Three trends that will shape the energy sector in 2023
January 12, 2023
2022 has been a tumultuous year for the world’s energy systems, with the worst global energy crisis in decades having a ripple effect on people across the world. In November, COP27’s success—in particular the agreement to set up a 'loss and damage' fund—was tempered by missed opportunities, such as for stronger language on curbing emissions, a push to reduce the use of all fossil fuels, or any clear signals for developing countries that adaptation funding will indeed double by 2025.
As the energy crisis continues, 2023 will be a critical year to accelerate a just energy transition. We outline three trends that we expect will shape this transformation of energy systems in 2023.
1. The energy crisis will continue to hit the world’s poorest the hardest, especially at the food-energy-poverty nexus.
Inflation, the energy crisis and rising interest rates, are pushing over 50 countries are at risk of bankruptcy, unless developed countries offer urgent assistance. Around 75 million people who recently gained access to electricity are likely to lose the ability to pay for it. 100 million people may revert to the use of traditional biomass for cooking. At the current rate of progress, 670 million people will remain without electricity by 2030 - 10 million more than projected last year. Food insecurity is likely to be exacerbated by the energy crisis and additional factors. An estimated 49 million people in 46 countries currently live in near-famine-like conditions, including 750,000 people at immediate risk of starvation, of whom about 75 percent are concentrated in Ethiopia and Yemen.
Because of multiple and interconnected global crises, around 75 million people who recently gained access to electricity are likely to lose the ability to pay for it.
2. While fossil fuels account for most of the power we use, there are clear signals that the economies of the future are decarbonized economies.
The good news: the global energy crisis has triggered unprecedented momentum behind renewables.

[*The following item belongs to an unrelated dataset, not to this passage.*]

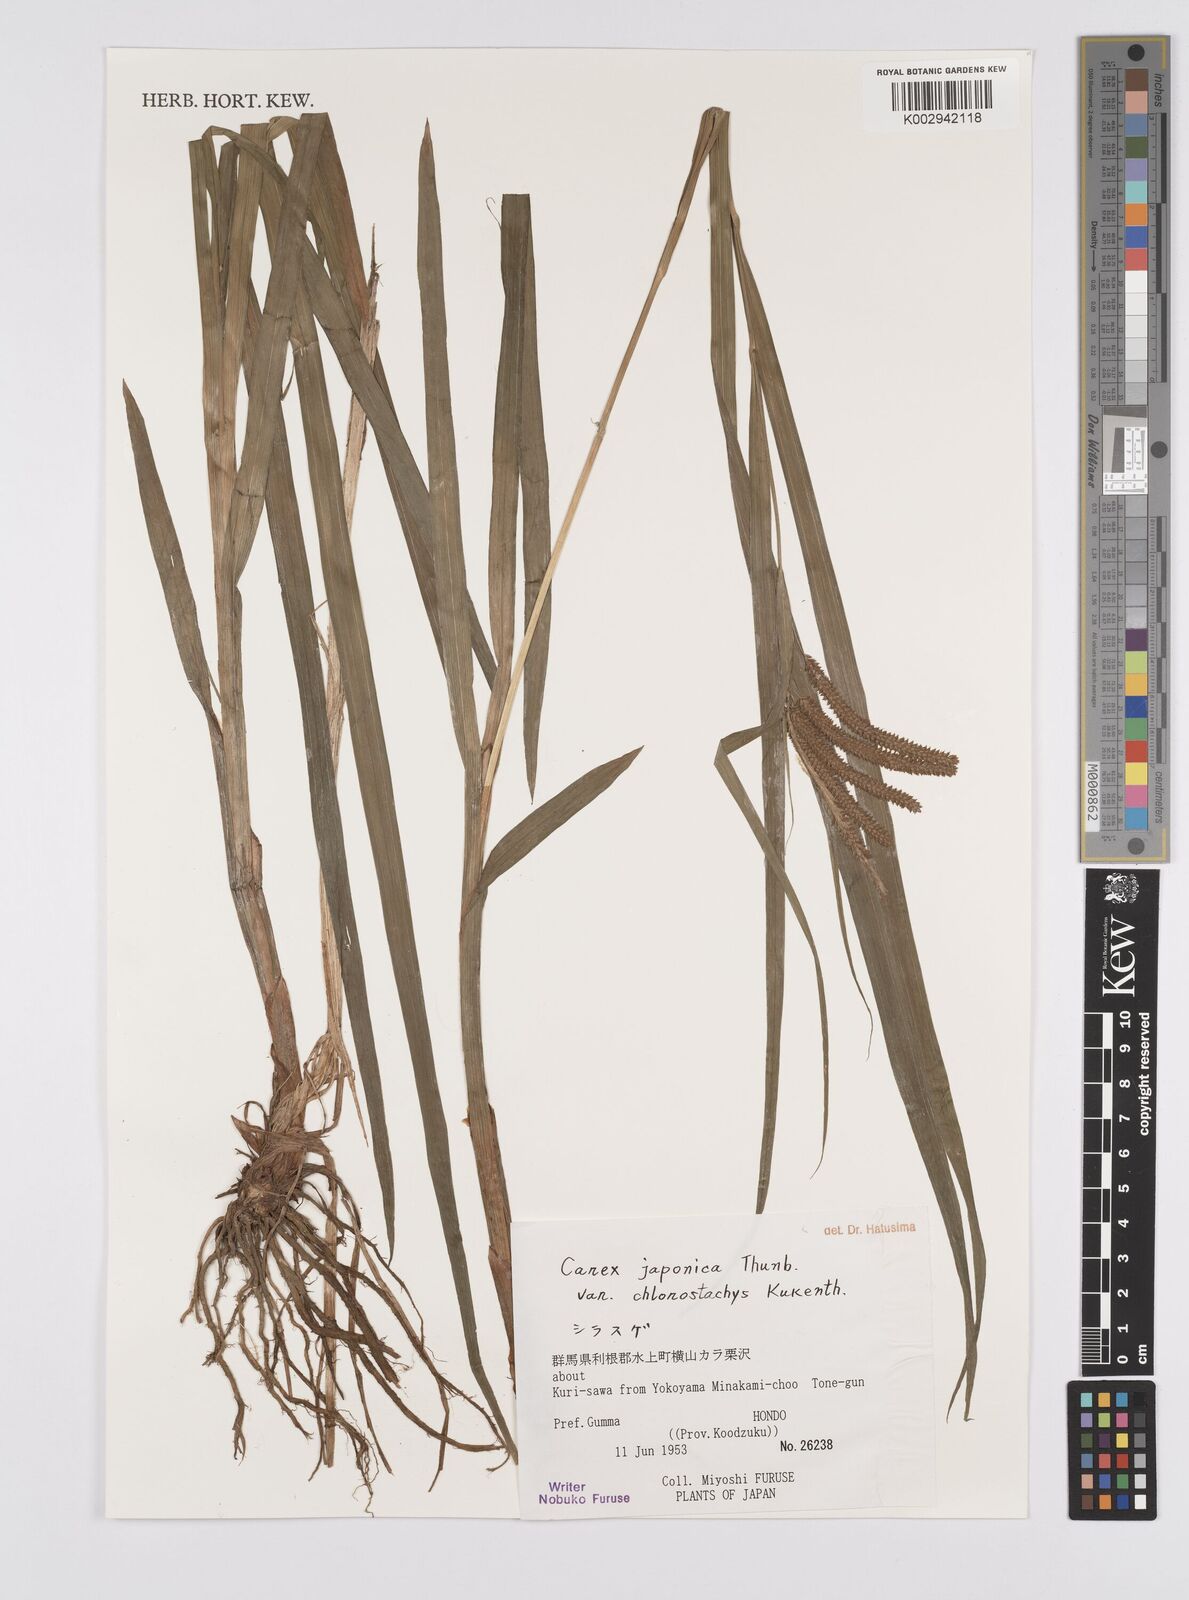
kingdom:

The International Energy Agency predicts the world is set to add as much renewable power in the next 5 years as it did in the past 20. This means that total capacity growth worldwide of renewable power is set to almost double in the next five years, overtaking coal as the largest source of electricity generation by early 2025 globally. This expected increase is 30% higher than the amount of growth that was forecast just a year ago, highlighting how quickly governments have thrown additional policy weight behind renewables. The Economist finds that overall, renewable energy consumption will increase by about 11%, with Asia leading the way.
However, this may not be enough to offset the simultaneous fall back on fossil fuels that we are witnessing across the globe. The Economist’s Energy Outlook 2023 outlines three trends that will eventually hinders global energy transition efforts: marginal growth in coal consumption to compensate for gaps in gas supplies; more extreme weather events will force many countries to fall back on fossil fuels; and renewable energy investment will weaken.
Total capacity growth worldwide of renewable power is set to almost double in the next five years, overtaking coal as the largest source of electricity generation by early 2025 globally.
3. The “just energy transition” was the 2022 energy buzzword. What now?
Throughout 2022, there has been a growing recognition of the need for a ‘just transition’ to a low-carbon economy, which culminated at COP27 with several announcements. South Africa signed loan agreements worth EUR 600 million with France and Germany as part of its continued efforts to implement the Just Energy Transition Partnership announced at COP26. The Indonesia Just Energy Transition Partnership launched at the G20 Summit in parallel with COP27 and will mobilize US$20 billion over the next three to five years to accelerate a just transition. Vietnam, India, and Senegal have also expressed interest in entering Just Energy Transition Partnerships.
The potential is there: the International Institute for Sustainable Development notes that, “as they involve a relatively small group of actors, JETPs can potentially make much faster progress on the energy transition than what would be possible in the UN climate talks themselves, where large oil and gas-producing countries could veto agreement.”
Is it all talk? The outcomes of COP27 show that more – much more – remains to be done to bring governments to take decisive action to reduce emissions at the scale and pace needed to avoid a climate breakdown.